Dans un communiqué publié ce 13 janvier, le ministère russe des Affaires étrangères accuse la Lituanie, la Lettonie et l’Estonie de mettre en péril la liberté de la presse en attaquant des journalistes, ciblés pour leurs liens avec la Russie. Moscou évoque ainsi une situation «préoccupante», certains journalistes ayant été arrêtés, au moins un expulsé et d’autres encore menacés, au nom des sanctions européennes contre la Russie.

«Nous considérons ces actions agressives comme un exemple flagrant d’une attaque contre les fondements de la société démocratique : la liberté des médias et la liberté d’expression», a ainsi commenté le ministère russe des Affaires étrangères au sujet de la situation dans les pays baltes.

Le communiqué souligne en outre que ces méthodes s’inscrivent dans la continuité de la tentative des pays occidentaux d’«intensifier la régulation et de facto, de purger toutes sources d’informations représentant des points de vues alternatifs». Le ministère a encore assimilé le «blocage de masse de contenu russe» à «rien de moins que de la censure ouverte».

Une volonté de «criminaliser tout contact avec la Russie» ?

Dernièrement, plusieurs journalistes travaillant pour des médias russes se sont en effet heurtés aux autorités des trois pays baltes, qui leur reprochent de violer les sanctions européennes visant le patron de l’agence de médias russe Rossia Segodnia, Dmitri Kisselev.

En décembre, la Lettonie avait ainsi procédé à l’arrestation de sept journalistes travaillant pour des médias liés à la Russie, à savoir la branche locale de Sputnik (média fondé par Rossia Segodnia), ainsi que le site Baltnews, filiale cette même agence.
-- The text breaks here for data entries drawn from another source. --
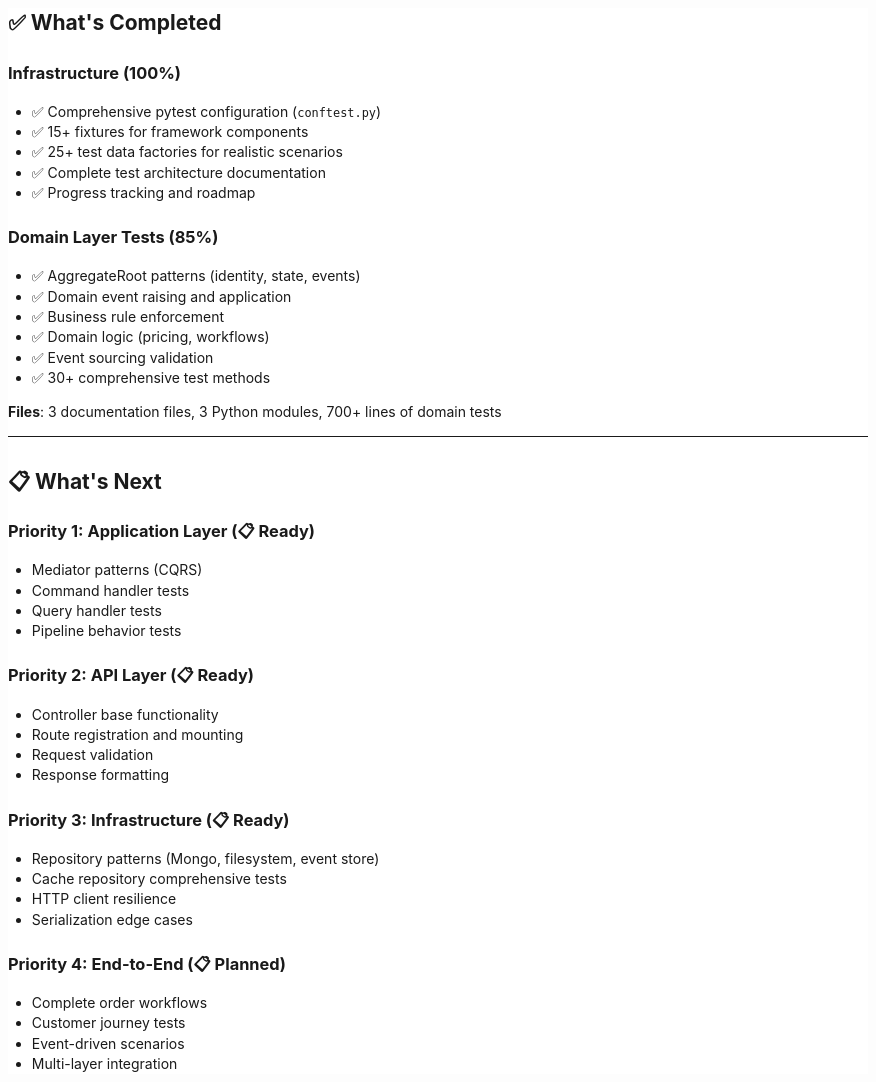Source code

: 
## ✅ What's Completed

### Infrastructure (100%)

- ✅ Comprehensive pytest configuration (`conftest.py`)
- ✅ 15+ fixtures for framework components
- ✅ 25+ test data factories for realistic scenarios
- ✅ Complete test architecture documentation
- ✅ Progress tracking and roadmap

### Domain Layer Tests (85%)

- ✅ AggregateRoot patterns (identity, state, events)
- ✅ Domain event raising and application
- ✅ Business rule enforcement
- ✅ Domain logic (pricing, workflows)
- ✅ Event sourcing validation
- ✅ 30+ comprehensive test methods

**Files**: 3 documentation files, 3 Python modules, 700+ lines of domain tests

---

## 📋 What's Next

### Priority 1: Application Layer (📋 Ready)

- Mediator patterns (CQRS)
- Command handler tests
- Query handler tests
- Pipeline behavior tests

### Priority 2: API Layer (📋 Ready)

- Controller base functionality
- Route registration and mounting
- Request validation
- Response formatting

### Priority 3: Infrastructure (📋 Ready)

- Repository patterns (Mongo, filesystem, event store)
- Cache repository comprehensive tests
- HTTP client resilience
- Serialization edge cases

### Priority 4: End-to-End (📋 Planned)

- Complete order workflows
- Customer journey tests
- Event-driven scenarios
- Multi-layer integration
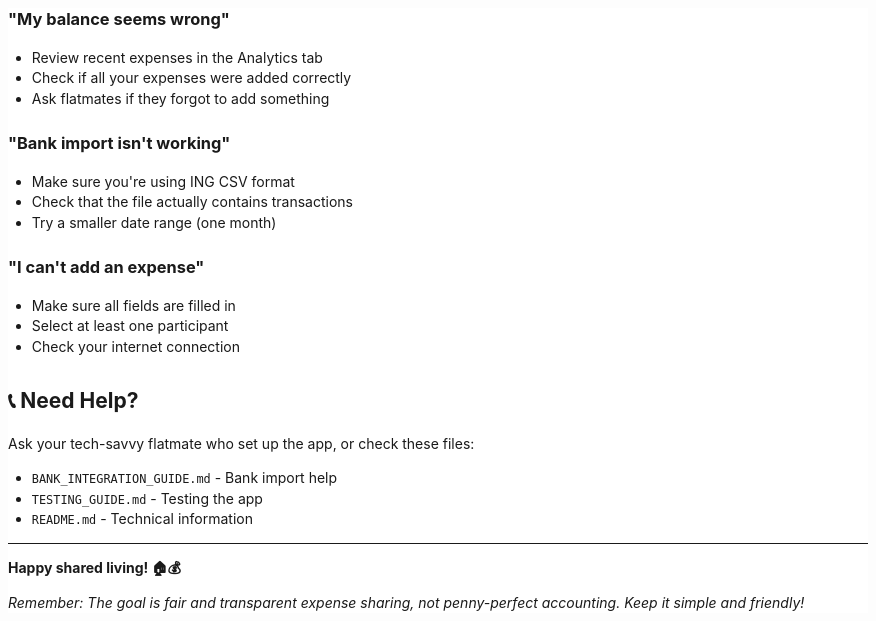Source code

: ### "My balance seems wrong"
- Review recent expenses in the Analytics tab
- Check if all your expenses were added correctly
- Ask flatmates if they forgot to add something

### "Bank import isn't working"
- Make sure you're using ING CSV format
- Check that the file actually contains transactions
- Try a smaller date range (one month)

### "I can't add an expense"
- Make sure all fields are filled in
- Select at least one participant
- Check your internet connection

## 📞 Need Help?

Ask your tech-savvy flatmate who set up the app, or check these files:
- `BANK_INTEGRATION_GUIDE.md` - Bank import help
- `TESTING_GUIDE.md` - Testing the app
- `README.md` - Technical information

---

**Happy shared living! 🏠💰**

*Remember: The goal is fair and transparent expense sharing, not penny-perfect accounting. Keep it simple and friendly!*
En effet, les gouvernements letton, lituanien et estonien interprètent les sanctions européennes qui interdisent à Dmitri Kisselev de voyager au sein de l’Union européenne et d’y posséder des actifs financiers, comme une interdiction pure et simple de travailler pour une filiale de Rossia Segodnia.

Pourtant, Vladimir Linderman, figure de l’opposition lettone et qui fait partie des sept journalistes arrêtés, y voit surtout un prétexte. «[Rossia Segodnia] est une entreprise d’Etat, et n’est pas détenue par Kisselev, qui est sur la liste de sanctions», explique-t-il à RT.

«Je pense que les autorités lettones tentent de criminaliser tout contact avec la Russie, afin de pouvoir coller une affaire pénale à toute personne qui a des contacts professionnels avec la Russie», poursuit Vladimir Linderman. Ciblé par une perquisition à son domicile le mois précédent, cet activiste en sait quelque chose. Confronté à plusieurs passages devant les tribunaux et notamment accusé d’avoir cherché à renverser le gouvernement (une accusation qui a finalement été abandonnée faute de preuves), le journaliste s’estime visé par des tentatives de faire taire son activisme politique.

Et les problèmes ne s’arrêtent pas aux frontières de la Lettonie pour les journalistes des médias russes. En 2019, la Lituanie avait pour sa part expulsé le rédacteur en chef de la branche locale de Sputnik, Marat Kasem, citoyen lituanien. Décrété comme une menace pour la sécurité nationale, il s’est vu interdit de revenir en Lituanie pour cinq ans.

L’an passé, les deux pays ont par ailleurs interdit RT, toujours au nom soi-disant des mêmes sanctions européennes, semblant oublier au passage que Dmitri Kisselev ne préside en aucun cas la chaîne d’information.

Evoquant les mêmes violations présumées des sanctions européennes, les autorités estoniennes ont pour leur part menacé les employés de la branche locale de Sputnik de poursuites, et fait pression sur les banques travaillant avec l’agence de presse. Depuis le 1er janvier, Sputnik ne dispose plus d’aucun employé en Estonie.